» JOB ITEM
Transcribe the stretch from "It may seem" through "they may face." in the article on portable traffic signals.

» QUOTED PASSAGE
● ● ● ● ● ● ●
This article is directed at everyone in the emergency services, whether you're a firefighter or a police officer. How many times have you been on-scene at a vehicle accident on a sharp curve or just on the other side of the hill crest and had a harrowing experience with traffic control? In the seven years I've volunteered, I've lost count. In fact, last winter, I nearly ran over a local firefighter, in the dark morning hours, who was supposed to be warning traffic on a sharp curve at a highway on ramp which runs underneath the highway itself. The firefighter was not paying attention, I was driving inside the curve, just next to the white line when I caught a glimmer of reflection from the worn out reflective material on his/her turnout gear, while standing on the white line. This person had their back to traffic and, in my opinion, was not paying attention to what they were doing and how dangerous a situation they were in. I was able to swerve in the nick of time and avoid a very unpleasant chain of events. Of course, this was a bad situation only made worse by the failure of the firefighter to realize that he/she was nearly invisible, standing underneath a highway overpass, in the dark, with poor quality gear and not paying attention.

Illustraion of the portable traffic signal configuration.

A portable traffic signal fully extended and operational.

This story has several morals. However, the point I want to make is that these kinds of situations happen quite frequently in the Fire Service an in Law Enforcement. Only recently has technology advanced to the point where traffic signals have become portable and affordable. For the fire service, this means that a rescue truck could easily carry a portable traffic signal device which could easily be deployed by one firefighter with which to effectively warn and control traffic whenever necessary in a one way traffic scenario. In situations where one lane is blocked on a two lane road, especially when the scene is just past the crest of a hill or around a sharp bend, traffic can come upon the scene too quickly to react, thus adding to the problem. With two portable traffic signals, one traffic light deployed at either end of the scene and each one manned by one firefighter, each with a radio, the traffic can easily be controlled with drivers quickly responding to a portable traffic light as opposed to noticing an obscure figure standing in the road with a flashlight or warning flag.

It may seem as if it would be "overkill". However, it's much better than having to explain to the parents, spouse and/or children of a firefighter, the death or injury sustained from an inattentive driver or just the fact the firefighter was unable to be seen in time. There was a time when SCBA seemed to be "overkill", now a firefighter wouldn't think about entering a burning building without one. Eventually, the same will become true of portable traffic signals in the fire service. They require very little room on the truck and the life saving potential far outweighs any criticism they may face.
● ● ● ● ● ● ●
» SUPPLIED MATERIAL
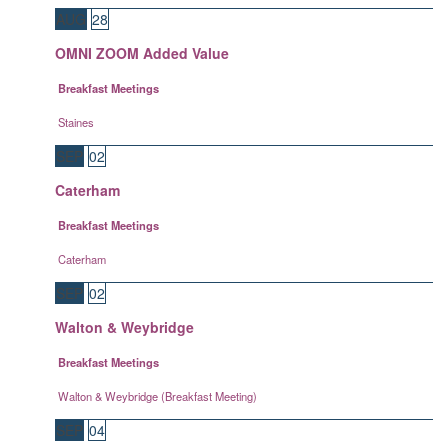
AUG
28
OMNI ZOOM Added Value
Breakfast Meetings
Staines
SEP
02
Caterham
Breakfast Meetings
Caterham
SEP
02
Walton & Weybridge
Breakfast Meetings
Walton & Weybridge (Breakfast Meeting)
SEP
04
● ● ● ● ● ● ●
» TASK ANSWER
It may seem as if it would be "overkill". However, it's much better than having to explain to the parents, spouse and/or children of a firefighter, the death or injury sustained from an inattentive driver or just the fact the firefighter was unable to be seen in time. There was a time when SCBA seemed to be "overkill", now a firefighter wouldn't think about entering a burning building without one. Eventually, the same will become true of portable traffic signals in the fire service. They require very little room on the truck and the life saving potential far outweighs any criticism they may face.